The funding will support Collective Impact, the museum’s multi-year project with Creative Reaction Lab, a non-profit organization that works to mobilize black and Latin youth to become leaders. Using the grant, CAM will strive to include other organizations in its community.
“It will be the CAM that will work with the Boys and Girls clubs and other neighborhood partners,” explains Melandri. “There will be art projects at the end, but they will be conceived and designed by the young people involved and can take the form of community-wide posters or public works of art that engage you. “
The grant will also allow the museum to join the Collaboration for Ongoing Visitor Experience Studies, a nationwide consortium of museums that wants to improve the guest experience by providing audience data on what people look for when they visit. museums. “What can you do to change the way you greet your visitor and what questions can you ask them as they walk through your front door to make it a more accessible or inclusive experience? Melandri asks.

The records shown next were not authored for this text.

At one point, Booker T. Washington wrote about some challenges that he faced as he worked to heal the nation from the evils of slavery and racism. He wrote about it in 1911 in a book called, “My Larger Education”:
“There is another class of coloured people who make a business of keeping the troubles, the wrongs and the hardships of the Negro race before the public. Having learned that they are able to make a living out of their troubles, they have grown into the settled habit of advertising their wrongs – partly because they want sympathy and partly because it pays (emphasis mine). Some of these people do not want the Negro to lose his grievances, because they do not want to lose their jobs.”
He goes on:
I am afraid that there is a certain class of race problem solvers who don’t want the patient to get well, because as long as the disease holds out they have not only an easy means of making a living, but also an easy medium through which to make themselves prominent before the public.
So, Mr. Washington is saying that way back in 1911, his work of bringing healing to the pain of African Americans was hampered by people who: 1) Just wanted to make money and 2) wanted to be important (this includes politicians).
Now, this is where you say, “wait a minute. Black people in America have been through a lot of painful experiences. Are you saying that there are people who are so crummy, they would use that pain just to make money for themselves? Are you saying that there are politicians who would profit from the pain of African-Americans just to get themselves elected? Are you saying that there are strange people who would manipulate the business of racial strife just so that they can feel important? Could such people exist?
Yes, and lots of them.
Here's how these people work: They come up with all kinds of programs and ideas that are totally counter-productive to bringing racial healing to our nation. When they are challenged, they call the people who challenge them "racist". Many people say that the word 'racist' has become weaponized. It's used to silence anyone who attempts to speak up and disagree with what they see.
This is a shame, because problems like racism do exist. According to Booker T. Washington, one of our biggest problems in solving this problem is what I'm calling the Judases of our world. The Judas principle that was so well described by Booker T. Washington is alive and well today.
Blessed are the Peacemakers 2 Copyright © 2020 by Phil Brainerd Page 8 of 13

The third component will provide funds for all museum staff to complete trauma awareness training. “It’s about making sure we have as much awareness as possible and being able to make the visitor experience as comfortable, safe and inclusive as possible,” says Melandri, who notes the need for this type of approach has always existed. “But I think it’s certainly true that we’ve had a dueling pandemic. We’ve had the systemic racism pandemic alongside the health pandemic, and all of these things made it clear that being able to think about the neighborhoods we live in has always been essential for us. “
The IMLS, the primary source of federal support for libraries and museums, has awarded more than $ 15 million in grants to 390 institutions across the country to meet needs exacerbated by the pandemic. In addition to CAM, three other groups in Missouri received funding. They include $ 49,828 to curators at the University of Missouri-Columbia (School of Information Science and Learning Technologies), $ 49,213 to the National WWI Museum and Memorial in Kansas City, and $ 23,452 to Missouri. Historical Society in St. Louis.
Founded in 1980, CAM has a budget of $ 2.8 million and generally welcomes 40,000 visitors per year. Although the number has dropped due to pandemic protocols, it is reaching around 40-50% of its capacity. The museum is free and open Thursday through Sunday from 10 a.m. to 5 p.m. Hourly tickets are encouraged and masks are required.